If you’re about to walk your beloved daughter down the aisle, you’ll want to make sure you dress appropriately and carry out your responsibilities with dignity and flare. Here’s your handy guide to making a marvellous father of the bride – doing what’s expected of you, while of course, being the best-dressed man at the wedding.
The job: Empty your pockets
And raid the piggy bank, because it’s tradition for the father of the bride to foot the bill for the wedding. That’s no picnic, because research reported by This is Money shows the average cost of wedding in the UK now tops a whopping £27,000.

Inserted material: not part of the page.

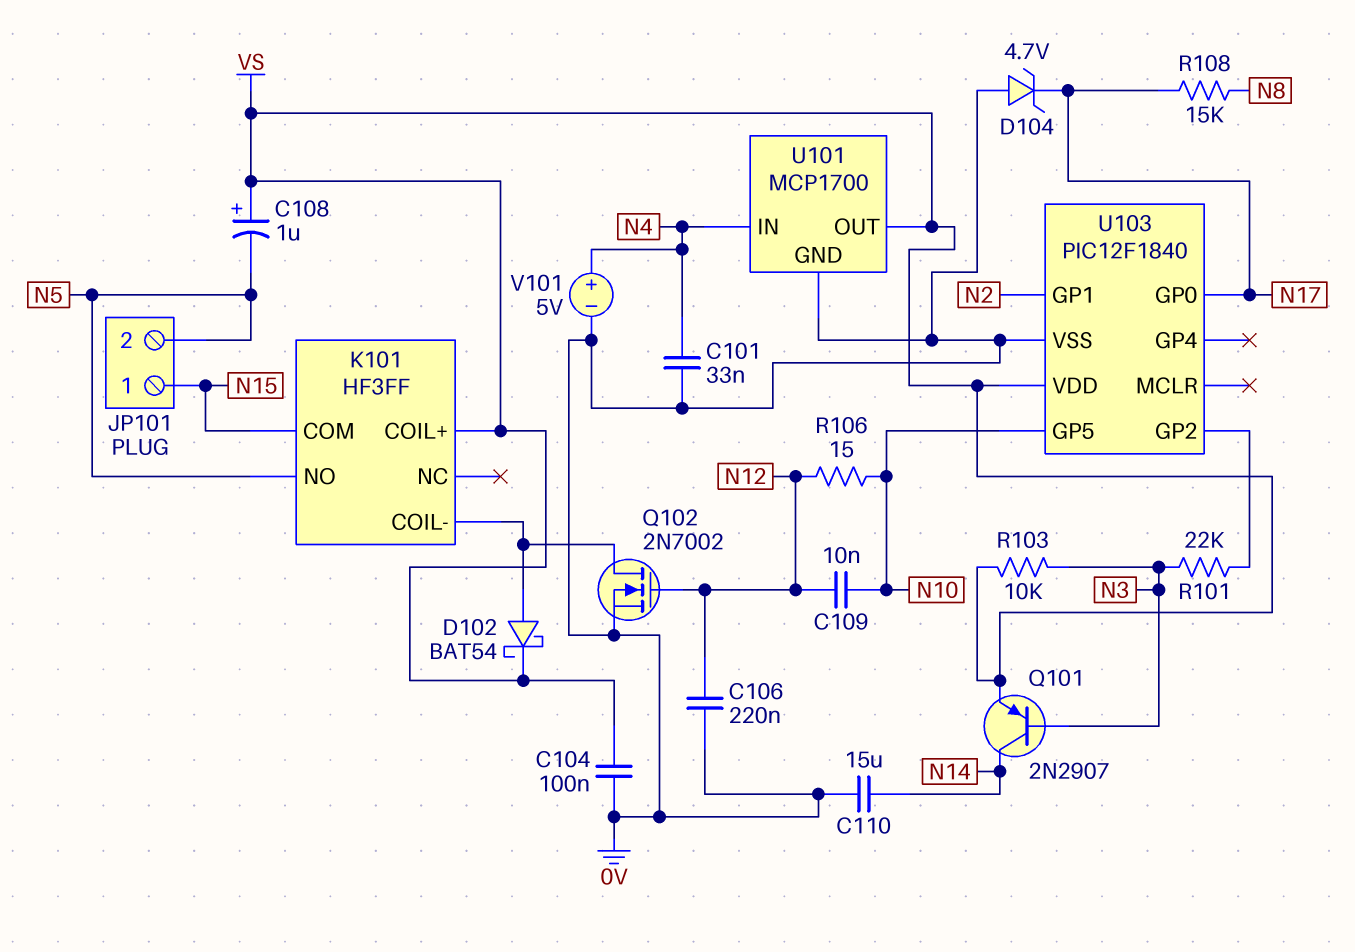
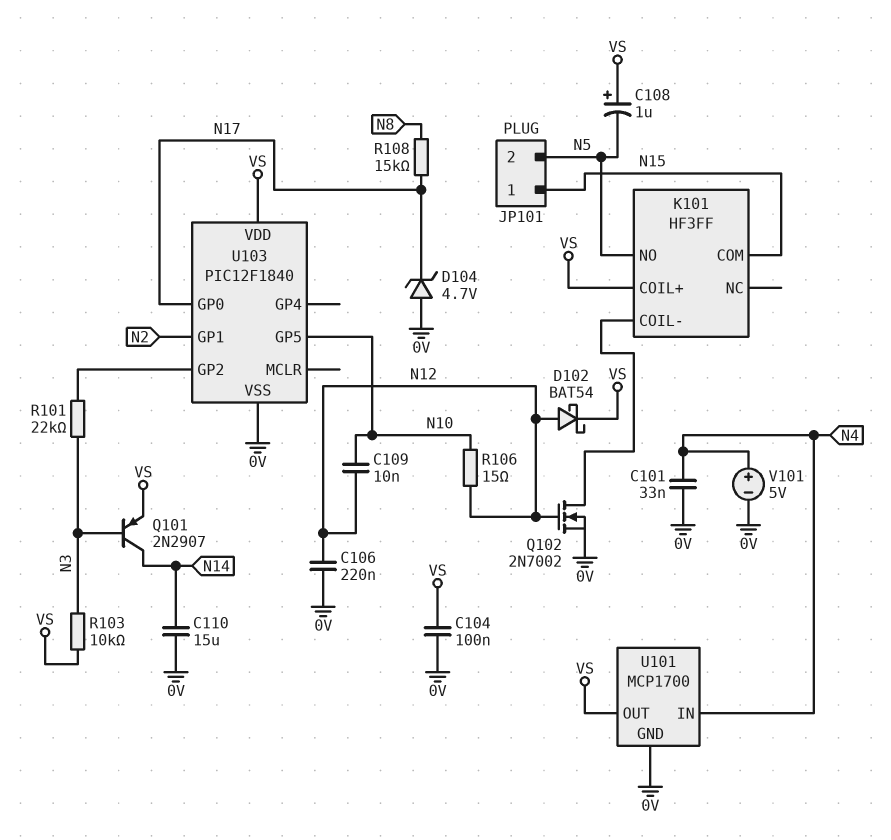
D102: schottky BAT54 (A K101/COIL-, K VS) -> schottky BAT54 (A N12, K VS)

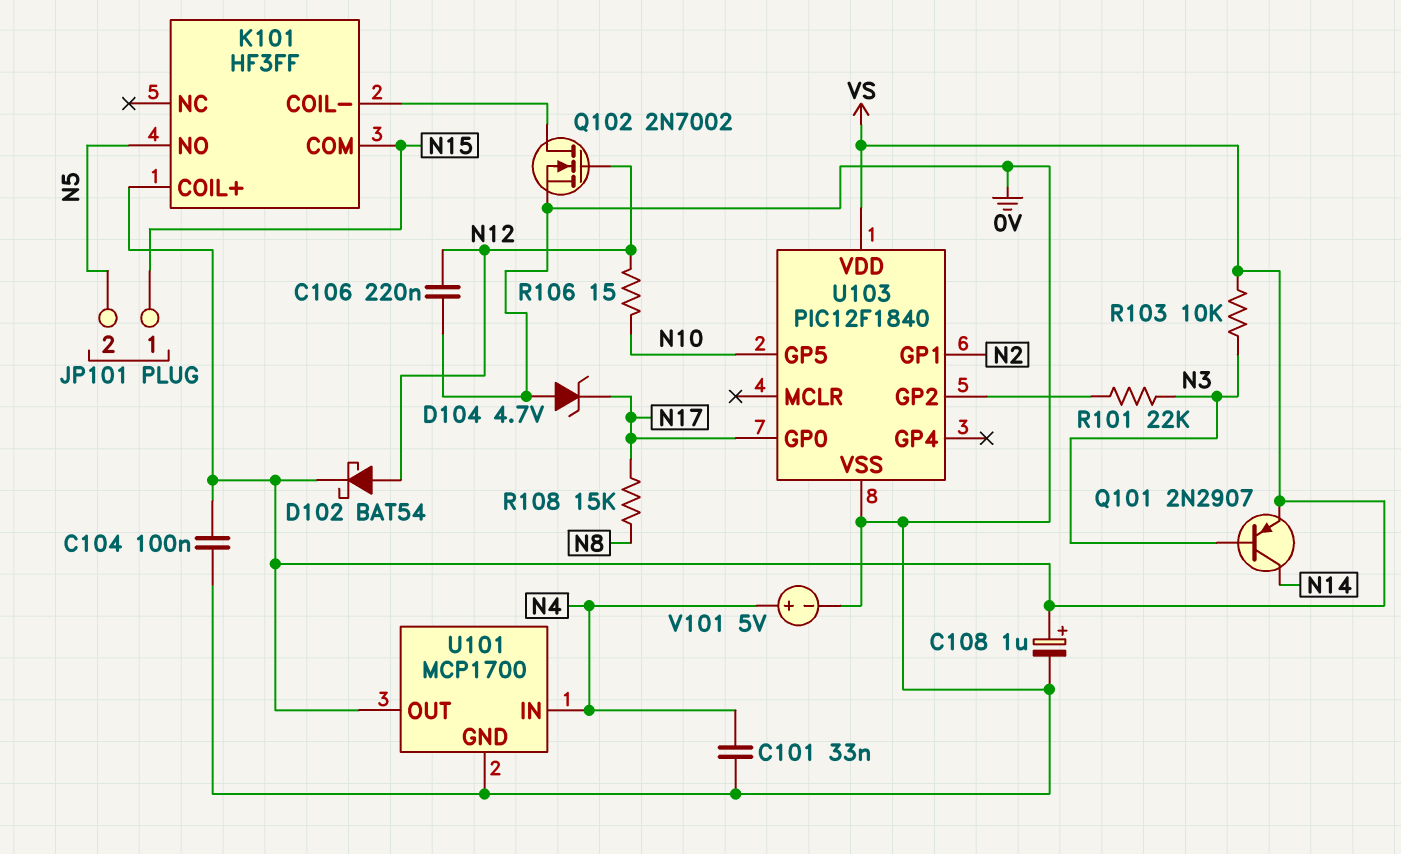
C108: 1uF (plus VS, minus N5) -> 1uF (plus VS, minus 0V)
C109: 10nF (N10, N12) -> none
C110: 15uF (0V, N14) -> none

Thankfully, the days of daddy paying for everything are on the wane, with the happy couple, plus the groom’s parents also commonly making a contribution. Having said that, it’s probably best not to plan any other major expenditure if you know your daughter’s soon to be married.
The job: Get your girl to the church
As the father of the bride, now’s your last chance to be the boss. It’s your job to get your daughter to the church on time, or at least only fashionably late. This is a task that calls for tact and diplomacy, and, of course, the use of your arm, because it’s you who’ll be walking your daughter down the aisle.
The job: Meet and greet
You will be first to greet your guests as they enter the venue for the wedding breakfast. And once everyone’s arrived, you’ll move on to the role of host extraordinaire, mingling, introducing and keeping those glasses topped up.
The job: Your speech
What may seem the most onerous of your wedding responsibilities, the speech, really needn’t be. The father of the bride’s speech consists of four sections: First, welcome the guests to the wedding; second, provide a few anecdotes that give a flavour of your daughter’s lovely character; third, welcome the groom to your family; and last, toast the bride and groom, and sit down.
If you’re stumped for what to say, the guys over at Confetti will help. They’ve even got a template you can use, to make sure you say the right things.
The job: Make sure they’ve all gone home
At the end of the reception, you’re the nightwatchman. Make sure all who need taxis have them, that anyone who’s incapacitated is taken care of, and that nobody has left anything of value behind. That’s it, job done. Now all you need do is pour yourself a stiff one and take the weight off your aching feet.